# Dart frog vivarium



## TOO (8 Apr 2016)

Hi all,

For those interested in the world above water, here are a few shots of my dart frog vivarium housing 2.2. Ranitomeya amazonica "Arena blanca". The viv is 75x50x60. All roots are DIY done with a concrete product called MakeMake (can also be used under water). I hope you enjoy. I would be happy to answer any question you might have. Thanks.

Thomas





DSC_0809 by Thomas Olesen, on Flickr


DSC_0811 by Thomas Olesen, on Flickr


----------



## parotet (8 Apr 2016)

Wow!! Very jealous... Can you please give more details about the setup and equipment? I've played with little vivarium so far but this a dream come true. Difficult? Expensive? Demanding compared to a planted tank?

Jordi


----------



## dean (8 Apr 2016)

Love more details 


Regards
Dean


----------



## TOO (8 Apr 2016)

Hi,

Thx for your interest. Equipment: The viv is a custom built all-glass. There is a small pvc frame in which rests two removable glass pieces. Each piece has about 10 holes with a 3 cm diameter for ventilation. For some of the day I have a computer fan sitting over one of the holes. This is enough to keep the front free of condensation. Light is an ADA 2x36w that I have previously used in my aquascapes. There are a couple of heat mats underneath enabling me to adjust the temperature. Finally, there is an automated misting system that sprinkles the viv a couple of times a day. Compared to planted tanks that means less equipment - and much less maintenance. Above all because you do not need to do constant waterchanges. And no algae!!! The main hassle is probably food, i.e. raising or otherwise making sure you have a constant supply of fruitflies, but this becomes routine and with only 4 tiny frogs not much is required. In terms of cost: because you don't need so much equipment (the misting system could even be replaced by manual spraying) it is probably less expensive, although the frogs can be quite costly. Mine cost about 300 Euros. Difficulty: really quite simple. Main things are getting the humidity right and ensuring good and stable feeding. Again, compared to high-tech planted tanks, much less complicated. In terms of interior design, which is really my interest, there is some more freedom in a vivarium set-up, a wider range of possibilities. I really enjoyed the process of creating the artifical roots and trunks that form the main hardscape of the viv, although they are difficult to see with the plants growing in.

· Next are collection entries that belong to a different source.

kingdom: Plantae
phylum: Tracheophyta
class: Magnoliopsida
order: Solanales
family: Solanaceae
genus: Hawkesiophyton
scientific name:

I hope this answers your questions. Feel free to ask more.

T


----------



## Smells Fishy (9 Apr 2016)

Nice work. Are those some kind of dwarf Bromeliads? Any chance of some pictures of the frogs?


----------



## parotet (9 Apr 2016)

Hi Thomas

Thank you for your reply. As far as I have seen the best vivarium equipment is quite cheap compared to what we we have in planted tanks (I.e. A good misting system for a large tank is not that expensive as a large filter). In my case I would not have dart frogs, just plants, so the setup would be even cheaper.  

I've read super complex vivarium build journals but I love simplicity. My inspiration, I guess I am not the only one, is Justin Grimm and his epic vivaria...  No need to create waterfalls, super complex storm systems. He just rely on good equipment and an excellent aesthetic work. Your layout is also excellent, I love it.... And now more question, sorry 

Have you covered the back glass and part of the sides with black silicone or any other material? Are you using egg crate in the base? Which substrate materials are you using? (I've read people using a mixture of enriched aquarium soils and leaves with success). Do you have any draining system? Do you use a DIY misting system?

(Sorry for so many questions!)

Jordi


----------



## Greenfinger2 (9 Apr 2016)

Hi Too, One cool looking  vivarium


----------



## TOO (9 Apr 2016)

Hi Jordi,

No problem, I enjoy the questions . The backwall is a 2 cm thick pressed cork plate cut to size. Onto this is glued some natural bark that was first pressed to make it as flat as possible. The cork wall is siliconed to the back glass. The sides are pretty simple, just some large pieces of bark squeezed in behind the large trunks in the corners. The substrate is one you know well: ADA Amazonia topped with a layer of leaf litter. Works very well in my experience, does not become too compact and does not smell (like peat tends to do). The substrate is just placed directly on the floor, so no egg crates or anything. The challenge is to make sure there is not a build-up of stagnant water as I have no drain either (I like it simple as well). I have found a balance where the viv is misted twice a day for 30 seconds. With this input of water the substrate remains constantly moist, but without any build-up of water. Most plants, and especially my favorites, ferns, do not appreciate standing water around their roots, so it is quite important to find a balance. The misting system is a commercial product: extremely important to get one that does not make excessive noise. It is not strictly necessary, but is especially useful if you are on holiday, etc.

I hope this answers your questions. Feel free to ask again.

T


----------